Look through the entries below and extract exactly the lines from the one containing "left shoulder: (967, 166)" through the one containing "left knee: (242, 214)", ends included.
-- Supplied material follows --
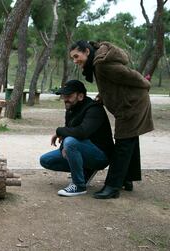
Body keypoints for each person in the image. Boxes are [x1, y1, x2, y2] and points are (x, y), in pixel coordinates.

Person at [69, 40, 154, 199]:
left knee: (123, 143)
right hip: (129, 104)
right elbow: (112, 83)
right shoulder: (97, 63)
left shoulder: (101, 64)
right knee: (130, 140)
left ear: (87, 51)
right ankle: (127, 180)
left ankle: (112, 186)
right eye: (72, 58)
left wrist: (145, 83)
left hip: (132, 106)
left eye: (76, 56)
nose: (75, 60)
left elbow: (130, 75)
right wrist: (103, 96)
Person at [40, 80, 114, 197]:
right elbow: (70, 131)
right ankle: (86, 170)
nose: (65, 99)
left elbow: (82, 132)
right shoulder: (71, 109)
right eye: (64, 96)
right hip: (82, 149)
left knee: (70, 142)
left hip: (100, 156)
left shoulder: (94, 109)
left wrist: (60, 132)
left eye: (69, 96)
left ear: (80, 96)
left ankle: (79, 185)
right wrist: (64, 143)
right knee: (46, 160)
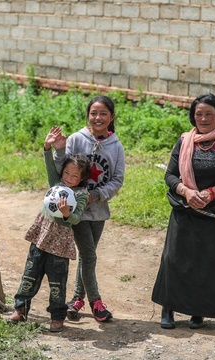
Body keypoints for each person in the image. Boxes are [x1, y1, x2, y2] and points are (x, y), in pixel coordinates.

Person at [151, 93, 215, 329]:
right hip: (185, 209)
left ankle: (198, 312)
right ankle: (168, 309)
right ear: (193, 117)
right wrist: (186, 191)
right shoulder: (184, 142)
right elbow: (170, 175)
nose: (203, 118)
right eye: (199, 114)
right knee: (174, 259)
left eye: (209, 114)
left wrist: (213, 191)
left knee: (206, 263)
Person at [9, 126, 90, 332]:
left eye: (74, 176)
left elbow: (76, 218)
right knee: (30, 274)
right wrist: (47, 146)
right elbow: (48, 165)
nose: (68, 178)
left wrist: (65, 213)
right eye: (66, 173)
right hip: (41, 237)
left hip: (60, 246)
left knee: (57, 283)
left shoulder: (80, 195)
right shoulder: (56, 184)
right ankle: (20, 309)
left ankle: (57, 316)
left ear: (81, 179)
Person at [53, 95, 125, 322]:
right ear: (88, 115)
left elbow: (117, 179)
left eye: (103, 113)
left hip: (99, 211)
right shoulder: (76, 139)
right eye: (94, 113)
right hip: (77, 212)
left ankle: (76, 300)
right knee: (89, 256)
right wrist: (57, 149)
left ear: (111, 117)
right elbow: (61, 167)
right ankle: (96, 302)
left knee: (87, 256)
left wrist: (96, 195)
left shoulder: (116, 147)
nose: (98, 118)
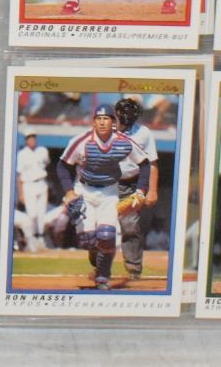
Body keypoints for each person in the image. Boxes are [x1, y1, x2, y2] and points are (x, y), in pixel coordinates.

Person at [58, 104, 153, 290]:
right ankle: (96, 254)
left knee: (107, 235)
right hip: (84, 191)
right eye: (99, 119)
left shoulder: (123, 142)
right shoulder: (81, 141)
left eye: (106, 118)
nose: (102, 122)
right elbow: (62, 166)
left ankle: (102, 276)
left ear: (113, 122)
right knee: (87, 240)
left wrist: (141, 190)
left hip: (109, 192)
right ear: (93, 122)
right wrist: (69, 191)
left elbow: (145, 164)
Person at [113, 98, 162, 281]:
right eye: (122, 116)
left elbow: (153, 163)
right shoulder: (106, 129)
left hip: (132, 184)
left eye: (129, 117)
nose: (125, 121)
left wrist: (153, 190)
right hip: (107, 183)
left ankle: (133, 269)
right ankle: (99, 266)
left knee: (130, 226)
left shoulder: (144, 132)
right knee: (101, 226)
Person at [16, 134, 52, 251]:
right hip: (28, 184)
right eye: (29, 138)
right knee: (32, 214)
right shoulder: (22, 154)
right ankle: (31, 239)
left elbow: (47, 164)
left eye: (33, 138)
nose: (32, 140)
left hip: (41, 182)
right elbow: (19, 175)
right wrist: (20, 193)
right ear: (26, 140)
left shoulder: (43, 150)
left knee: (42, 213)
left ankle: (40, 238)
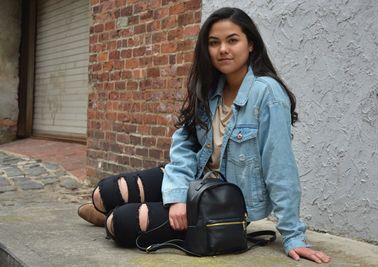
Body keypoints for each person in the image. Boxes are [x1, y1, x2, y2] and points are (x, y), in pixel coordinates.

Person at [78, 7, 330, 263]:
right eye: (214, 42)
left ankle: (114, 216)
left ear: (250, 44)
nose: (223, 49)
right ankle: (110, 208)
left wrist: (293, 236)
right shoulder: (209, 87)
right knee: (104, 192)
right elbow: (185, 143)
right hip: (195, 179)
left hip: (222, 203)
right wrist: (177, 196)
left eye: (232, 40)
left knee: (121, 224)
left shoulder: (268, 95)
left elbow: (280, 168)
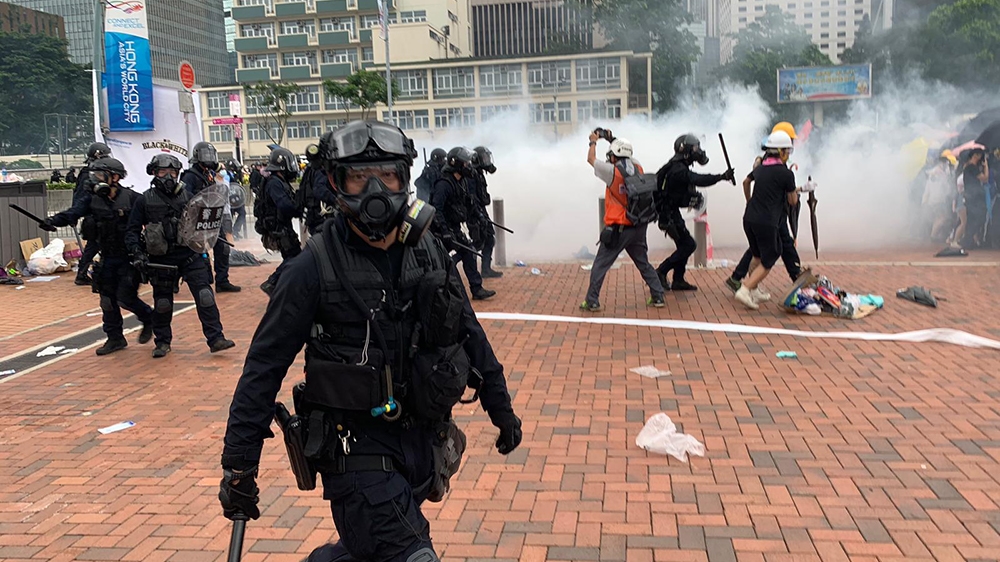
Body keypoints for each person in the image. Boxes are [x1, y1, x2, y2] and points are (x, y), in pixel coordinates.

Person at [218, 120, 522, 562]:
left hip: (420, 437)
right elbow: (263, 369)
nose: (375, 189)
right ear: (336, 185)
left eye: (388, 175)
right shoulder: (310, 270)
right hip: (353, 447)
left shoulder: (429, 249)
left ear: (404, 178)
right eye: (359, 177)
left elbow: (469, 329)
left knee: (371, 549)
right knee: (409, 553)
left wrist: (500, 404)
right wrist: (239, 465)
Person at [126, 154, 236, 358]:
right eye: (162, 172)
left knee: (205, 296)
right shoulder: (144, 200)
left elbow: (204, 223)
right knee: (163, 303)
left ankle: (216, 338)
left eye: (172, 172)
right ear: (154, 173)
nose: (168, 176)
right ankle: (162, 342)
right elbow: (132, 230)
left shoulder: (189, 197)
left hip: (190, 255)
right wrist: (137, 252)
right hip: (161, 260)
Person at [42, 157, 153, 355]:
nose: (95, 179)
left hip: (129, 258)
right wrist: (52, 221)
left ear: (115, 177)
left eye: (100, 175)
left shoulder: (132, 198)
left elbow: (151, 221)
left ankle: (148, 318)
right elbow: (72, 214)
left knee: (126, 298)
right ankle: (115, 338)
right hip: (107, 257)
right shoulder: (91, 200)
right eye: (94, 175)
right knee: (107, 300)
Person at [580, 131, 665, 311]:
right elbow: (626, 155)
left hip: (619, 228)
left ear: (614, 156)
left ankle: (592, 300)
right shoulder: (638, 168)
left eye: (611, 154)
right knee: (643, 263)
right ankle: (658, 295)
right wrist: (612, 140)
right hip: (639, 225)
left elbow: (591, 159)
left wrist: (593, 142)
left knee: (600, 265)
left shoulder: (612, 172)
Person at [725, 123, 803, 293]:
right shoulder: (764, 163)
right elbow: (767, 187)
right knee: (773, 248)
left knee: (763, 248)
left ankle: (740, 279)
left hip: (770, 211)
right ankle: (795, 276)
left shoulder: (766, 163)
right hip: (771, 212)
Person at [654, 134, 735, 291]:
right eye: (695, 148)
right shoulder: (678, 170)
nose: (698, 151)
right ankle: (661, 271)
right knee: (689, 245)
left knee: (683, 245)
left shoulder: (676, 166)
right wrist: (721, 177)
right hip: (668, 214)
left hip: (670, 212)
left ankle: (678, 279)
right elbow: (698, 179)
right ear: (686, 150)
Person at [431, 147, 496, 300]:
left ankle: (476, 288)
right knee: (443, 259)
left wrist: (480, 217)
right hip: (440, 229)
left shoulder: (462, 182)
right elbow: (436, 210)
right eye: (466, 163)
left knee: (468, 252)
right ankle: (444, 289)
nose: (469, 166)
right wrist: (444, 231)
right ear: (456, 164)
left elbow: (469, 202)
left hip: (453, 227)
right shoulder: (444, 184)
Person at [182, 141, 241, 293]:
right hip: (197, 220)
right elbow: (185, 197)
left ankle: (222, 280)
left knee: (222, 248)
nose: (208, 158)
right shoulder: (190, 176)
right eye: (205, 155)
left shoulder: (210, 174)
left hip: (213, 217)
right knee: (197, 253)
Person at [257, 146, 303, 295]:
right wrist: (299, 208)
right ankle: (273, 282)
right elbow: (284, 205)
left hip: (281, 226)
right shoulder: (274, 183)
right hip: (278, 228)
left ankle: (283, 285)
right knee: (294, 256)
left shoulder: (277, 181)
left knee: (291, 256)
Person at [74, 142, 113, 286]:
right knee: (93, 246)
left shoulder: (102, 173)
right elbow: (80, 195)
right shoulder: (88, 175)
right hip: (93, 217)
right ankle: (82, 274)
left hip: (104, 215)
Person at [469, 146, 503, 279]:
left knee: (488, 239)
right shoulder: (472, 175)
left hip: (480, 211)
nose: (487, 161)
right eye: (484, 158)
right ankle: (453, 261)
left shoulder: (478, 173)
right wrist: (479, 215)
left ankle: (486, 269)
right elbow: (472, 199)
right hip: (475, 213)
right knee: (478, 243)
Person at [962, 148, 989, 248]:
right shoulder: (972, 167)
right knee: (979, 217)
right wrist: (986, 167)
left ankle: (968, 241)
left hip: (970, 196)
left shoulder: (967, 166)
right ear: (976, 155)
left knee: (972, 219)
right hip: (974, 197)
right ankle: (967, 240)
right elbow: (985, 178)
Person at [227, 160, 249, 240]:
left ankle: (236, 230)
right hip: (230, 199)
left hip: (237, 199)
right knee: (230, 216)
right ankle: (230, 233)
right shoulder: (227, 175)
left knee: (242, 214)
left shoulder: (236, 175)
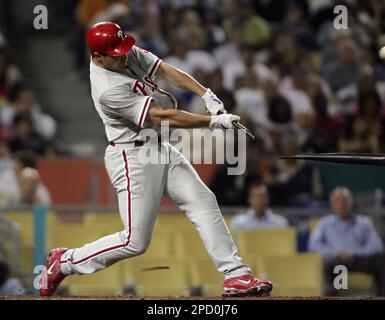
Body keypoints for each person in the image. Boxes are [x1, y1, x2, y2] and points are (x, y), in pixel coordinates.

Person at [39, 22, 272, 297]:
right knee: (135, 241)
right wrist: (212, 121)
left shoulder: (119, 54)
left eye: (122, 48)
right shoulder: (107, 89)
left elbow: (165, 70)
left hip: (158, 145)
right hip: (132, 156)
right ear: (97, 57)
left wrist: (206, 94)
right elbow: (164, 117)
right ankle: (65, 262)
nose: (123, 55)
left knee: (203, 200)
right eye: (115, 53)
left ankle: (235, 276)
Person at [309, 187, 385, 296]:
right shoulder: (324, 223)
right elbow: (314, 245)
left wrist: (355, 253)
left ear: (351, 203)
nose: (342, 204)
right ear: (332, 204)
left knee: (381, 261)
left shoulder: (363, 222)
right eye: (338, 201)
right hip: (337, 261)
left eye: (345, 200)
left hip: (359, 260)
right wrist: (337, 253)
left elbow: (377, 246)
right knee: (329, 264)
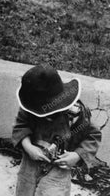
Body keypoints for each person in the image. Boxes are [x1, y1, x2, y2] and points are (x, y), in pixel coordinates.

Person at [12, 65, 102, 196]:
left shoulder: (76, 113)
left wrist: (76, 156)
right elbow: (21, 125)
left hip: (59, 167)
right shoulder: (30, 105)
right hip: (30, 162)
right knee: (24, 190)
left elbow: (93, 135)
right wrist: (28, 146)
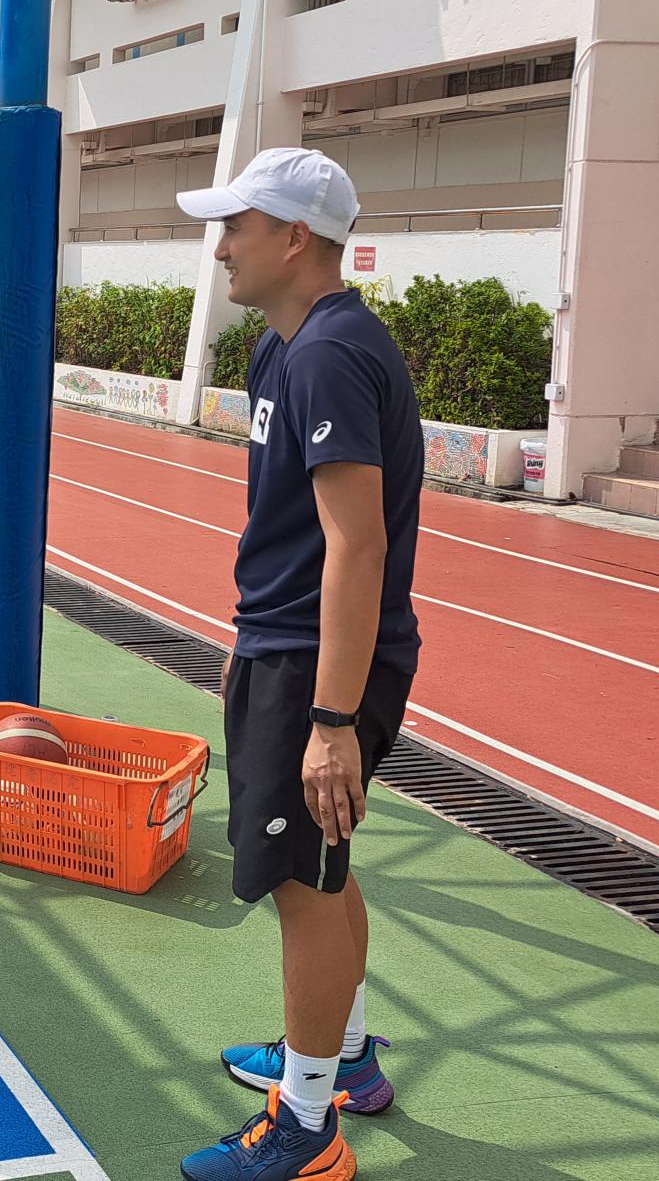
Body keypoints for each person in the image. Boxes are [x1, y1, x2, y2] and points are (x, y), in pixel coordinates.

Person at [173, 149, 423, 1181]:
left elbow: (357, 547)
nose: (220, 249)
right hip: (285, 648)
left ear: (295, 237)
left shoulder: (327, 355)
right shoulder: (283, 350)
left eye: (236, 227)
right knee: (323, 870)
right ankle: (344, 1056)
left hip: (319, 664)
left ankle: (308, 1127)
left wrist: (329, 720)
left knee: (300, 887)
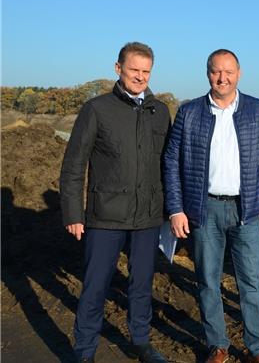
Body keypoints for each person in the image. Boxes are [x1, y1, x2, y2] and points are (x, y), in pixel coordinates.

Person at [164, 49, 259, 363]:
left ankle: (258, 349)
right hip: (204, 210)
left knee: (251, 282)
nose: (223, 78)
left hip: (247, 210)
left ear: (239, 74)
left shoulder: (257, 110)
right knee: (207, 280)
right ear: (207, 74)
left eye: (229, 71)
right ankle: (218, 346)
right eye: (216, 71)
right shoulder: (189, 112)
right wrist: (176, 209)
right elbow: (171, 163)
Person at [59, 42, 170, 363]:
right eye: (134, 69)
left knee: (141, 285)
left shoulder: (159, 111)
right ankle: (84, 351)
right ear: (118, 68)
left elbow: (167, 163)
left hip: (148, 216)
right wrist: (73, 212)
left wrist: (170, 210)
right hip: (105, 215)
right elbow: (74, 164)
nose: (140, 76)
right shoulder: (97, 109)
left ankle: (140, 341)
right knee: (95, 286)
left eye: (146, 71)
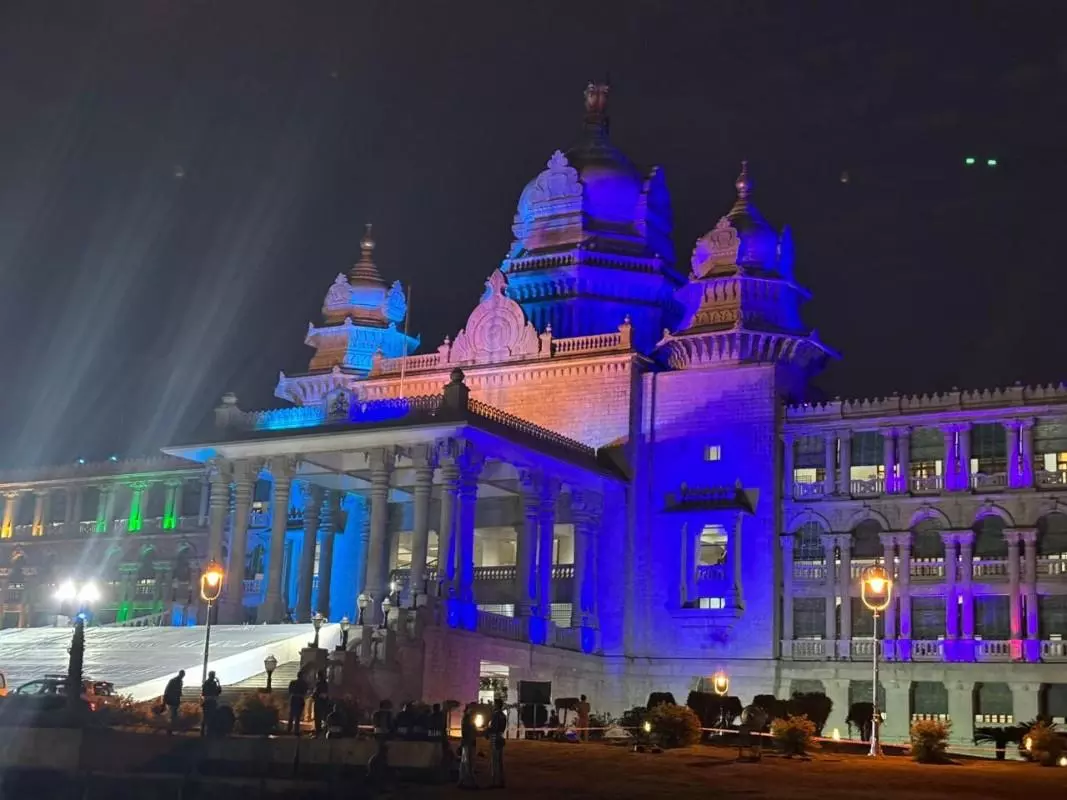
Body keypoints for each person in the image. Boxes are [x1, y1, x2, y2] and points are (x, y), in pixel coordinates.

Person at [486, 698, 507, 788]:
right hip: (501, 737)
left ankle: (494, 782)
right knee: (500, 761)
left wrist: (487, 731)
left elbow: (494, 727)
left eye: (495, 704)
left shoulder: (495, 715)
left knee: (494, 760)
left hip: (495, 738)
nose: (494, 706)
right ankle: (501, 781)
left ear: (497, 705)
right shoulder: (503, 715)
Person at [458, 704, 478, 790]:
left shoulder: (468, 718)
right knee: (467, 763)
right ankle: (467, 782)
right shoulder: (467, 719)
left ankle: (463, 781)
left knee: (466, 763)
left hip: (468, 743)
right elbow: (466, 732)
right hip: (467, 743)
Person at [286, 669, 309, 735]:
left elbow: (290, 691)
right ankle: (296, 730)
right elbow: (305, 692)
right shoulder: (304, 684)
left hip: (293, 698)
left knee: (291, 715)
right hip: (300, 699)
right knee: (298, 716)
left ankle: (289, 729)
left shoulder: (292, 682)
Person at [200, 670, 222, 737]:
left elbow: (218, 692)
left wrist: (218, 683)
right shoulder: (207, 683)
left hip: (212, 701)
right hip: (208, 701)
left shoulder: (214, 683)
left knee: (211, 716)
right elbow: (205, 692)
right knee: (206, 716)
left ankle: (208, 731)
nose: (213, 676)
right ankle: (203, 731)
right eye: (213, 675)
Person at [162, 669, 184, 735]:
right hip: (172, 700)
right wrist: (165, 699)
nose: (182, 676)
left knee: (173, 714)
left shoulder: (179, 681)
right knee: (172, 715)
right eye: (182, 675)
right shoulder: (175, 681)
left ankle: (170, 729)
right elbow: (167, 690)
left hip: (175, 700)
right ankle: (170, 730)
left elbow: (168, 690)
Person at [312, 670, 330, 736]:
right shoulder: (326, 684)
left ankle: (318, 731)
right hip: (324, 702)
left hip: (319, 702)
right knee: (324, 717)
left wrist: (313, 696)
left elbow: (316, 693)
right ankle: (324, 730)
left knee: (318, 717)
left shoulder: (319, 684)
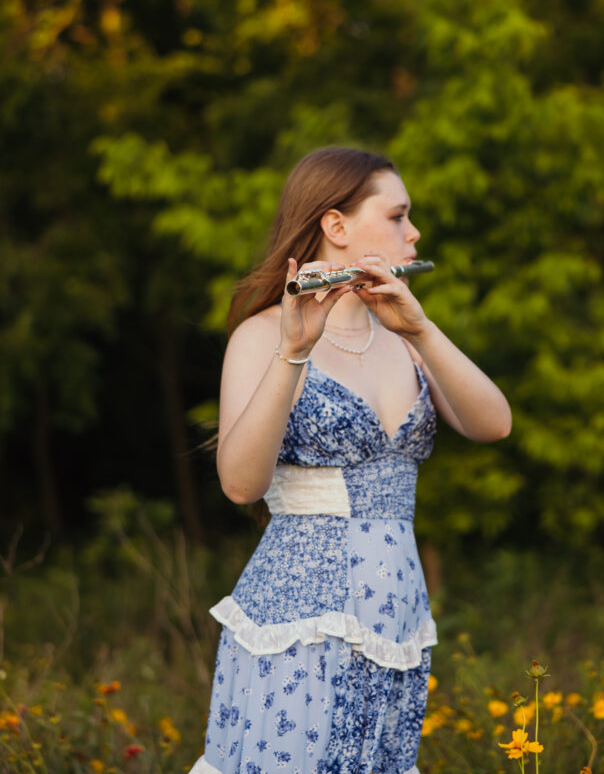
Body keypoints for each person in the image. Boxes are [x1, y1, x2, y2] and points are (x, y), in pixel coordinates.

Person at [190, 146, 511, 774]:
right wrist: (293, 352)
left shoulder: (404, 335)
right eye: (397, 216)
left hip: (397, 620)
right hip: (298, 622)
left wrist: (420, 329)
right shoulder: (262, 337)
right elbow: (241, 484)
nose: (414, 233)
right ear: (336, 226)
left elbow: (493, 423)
-- Supplied material concluded --
Answer to this task
left shoulder: (967, 166)
right ear: (976, 155)
left knee: (972, 219)
right hip: (974, 197)
right ankle: (967, 240)
right elbow: (985, 178)
Person at [227, 160, 249, 240]:
left ankle: (236, 230)
right hip: (230, 199)
left hip: (237, 199)
right knee: (230, 216)
right ankle: (230, 233)
right shoulder: (227, 175)
left knee: (242, 214)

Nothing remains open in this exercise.